It was the band's first album to combine experimental material with transitional pieces and segues. The single "Death Valley '69", which did not chart in either the US or UK the track was re-recorded for the album and released again as a single in June 1985. The album was named after the 1969 song "Bad Moon Rising" by Creedence Clearwater Revival.
The New York press largely ignored Sonic Youth as well as the noise rock scene in the city, until after a disastrous London debut in October 1983 that actually received rave reviews in British papers. When they returned to New York, the queue at CBGB for the band's concerts went around the block. By mid-1984, Sonic Youth were playing almost weekly in the city, but its members started to realize that there was little future in their musical approach; Moore later said, "it was getting to the point of overkill". They retreated to the rehearsal room, retuned their guitars and changed their equipment so that they were unable to play their old songs, and began writing new material.

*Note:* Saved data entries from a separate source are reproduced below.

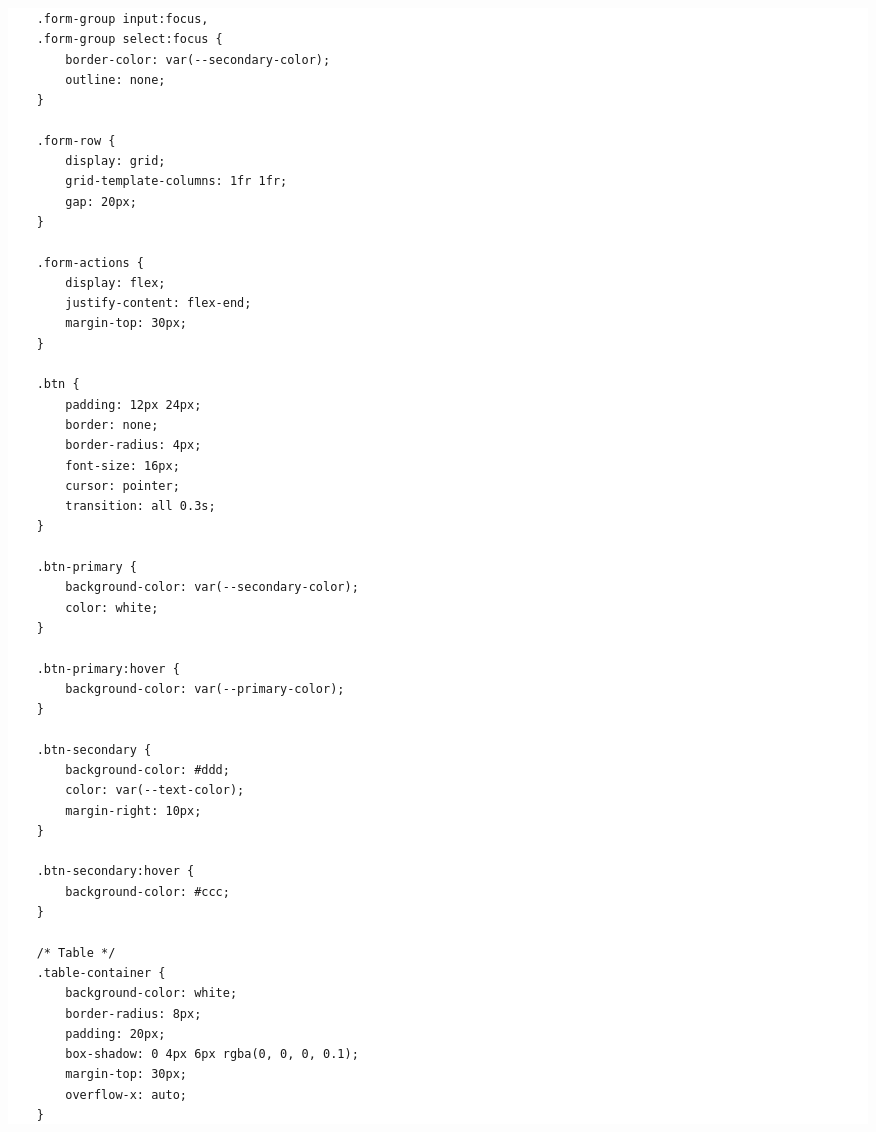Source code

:         .form-group input:focus,
        .form-group select:focus {
            border-color: var(--secondary-color);
            outline: none;
        }

        .form-row {
            display: grid;
            grid-template-columns: 1fr 1fr;
            gap: 20px;
        }

        .form-actions {
            display: flex;
            justify-content: flex-end;
            margin-top: 30px;
        }

        .btn {
            padding: 12px 24px;
            border: none;
            border-radius: 4px;
            font-size: 16px;
            cursor: pointer;
            transition: all 0.3s;
        }

        .btn-primary {
            background-color: var(--secondary-color);
            color: white;
        }

        .btn-primary:hover {
            background-color: var(--primary-color);
        }

        .btn-secondary {
            background-color: #ddd;
            color: var(--text-color);
            margin-right: 10px;
        }

        .btn-secondary:hover {
            background-color: #ccc;
        }

        /* Table */
        .table-container {
            background-color: white;
            border-radius: 8px;
            padding: 20px;
            box-shadow: 0 4px 6px rgba(0, 0, 0, 0.1);
            margin-top: 30px;
            overflow-x: auto;
        }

After a period of intense songwriting, the band entered producer Martin Bisi's BC Studio – implicitly, "Before Christ Studio", which is how the band credited it on the album – in Brooklyn, New York in September 1984. Bisi had recorded early rappers and local avant-garde musicians such as John Zorn, Elliott Sharp and Bill Laswell.
Bad Moon Rising's style has been described as noise rock, no wave and experimental rock. The album begins with "Intro", a short instrumental featuring several guitars, described by Michael Azerrad as "a melancholic, meowing slide line playing off a delicate stack of crystalline arpeggios." "Intro" segues into the next song, "Brave Men Run (In My Family)". The song begins with a single riff repeating for a minute. The riff fades into the album's third song, "Society Is a Hole", "a one-chord hymn to big-city anomie". Sonic Youth's use of transitional pieces in the album was inspired by their live shows, which featured either Moore or Ranaldo tuning guitars for up to five minutes while the other played slow transitory guitar riffs or prerecorded sound collages.
"I Love Her All the Time" features extensive prepared guitar by Ranaldo and the use of one chord, with a noise section in the middle; like many of the album's songs, it focuses on texture and rhythm rather than melody. The second side of Bad Moon Rising, which comprises the experimental "Ghost Bitch" (which features Ranaldo on acoustic guitar and references Native Americans' first encounter with European settlers), "I'm Insane" and "Justice is Might", expands on the soundscape concept; the songs feature repeating guitar riffs that segue from one song to the next, while Moore and Gordon mumble cryptic lyrics.
"Death Valley '69", the album's closer, was the result of a collaboration between Moore and New York singer and poet Lydia Lunch.